Retype, character for character, the line containing "732 188 17.34" along with each line after it through the end of the data, and only those.

Stored data entries
━━━━━━━━━━

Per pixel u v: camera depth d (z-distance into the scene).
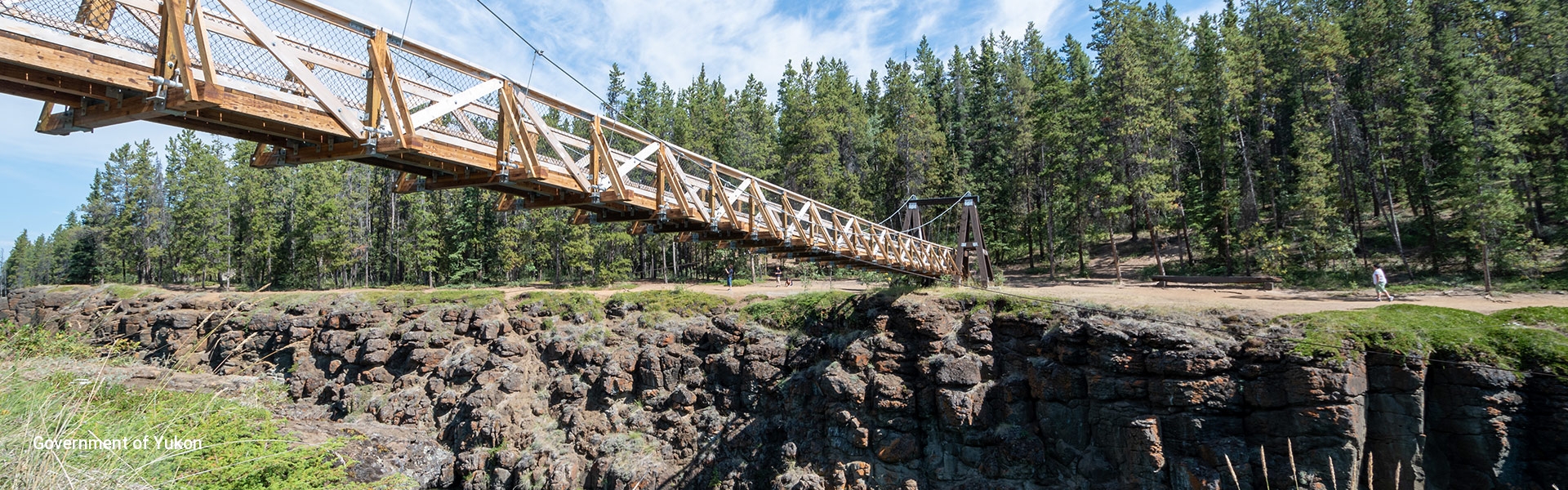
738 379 29.42
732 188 17.34
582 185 12.12
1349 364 17.83
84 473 5.96
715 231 17.19
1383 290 25.28
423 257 52.62
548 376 33.41
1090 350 22.08
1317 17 45.19
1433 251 33.41
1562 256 30.03
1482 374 16.83
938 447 24.30
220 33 7.12
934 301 26.28
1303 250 35.66
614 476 28.39
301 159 9.38
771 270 55.12
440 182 11.67
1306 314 19.55
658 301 33.91
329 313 38.16
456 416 32.44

━━━━━━━━━━

**Result**.
732 188 17.34
582 185 12.12
1349 364 17.83
84 473 5.96
715 231 17.19
1383 290 25.28
423 257 52.62
548 376 33.41
1090 350 22.08
1317 17 45.19
1433 251 33.41
1562 256 30.03
1482 374 16.83
938 447 24.30
220 33 7.12
934 301 26.28
1303 250 35.66
614 476 28.39
301 159 9.38
771 270 55.12
440 182 11.67
1306 314 19.55
658 301 33.91
329 313 38.16
456 416 32.44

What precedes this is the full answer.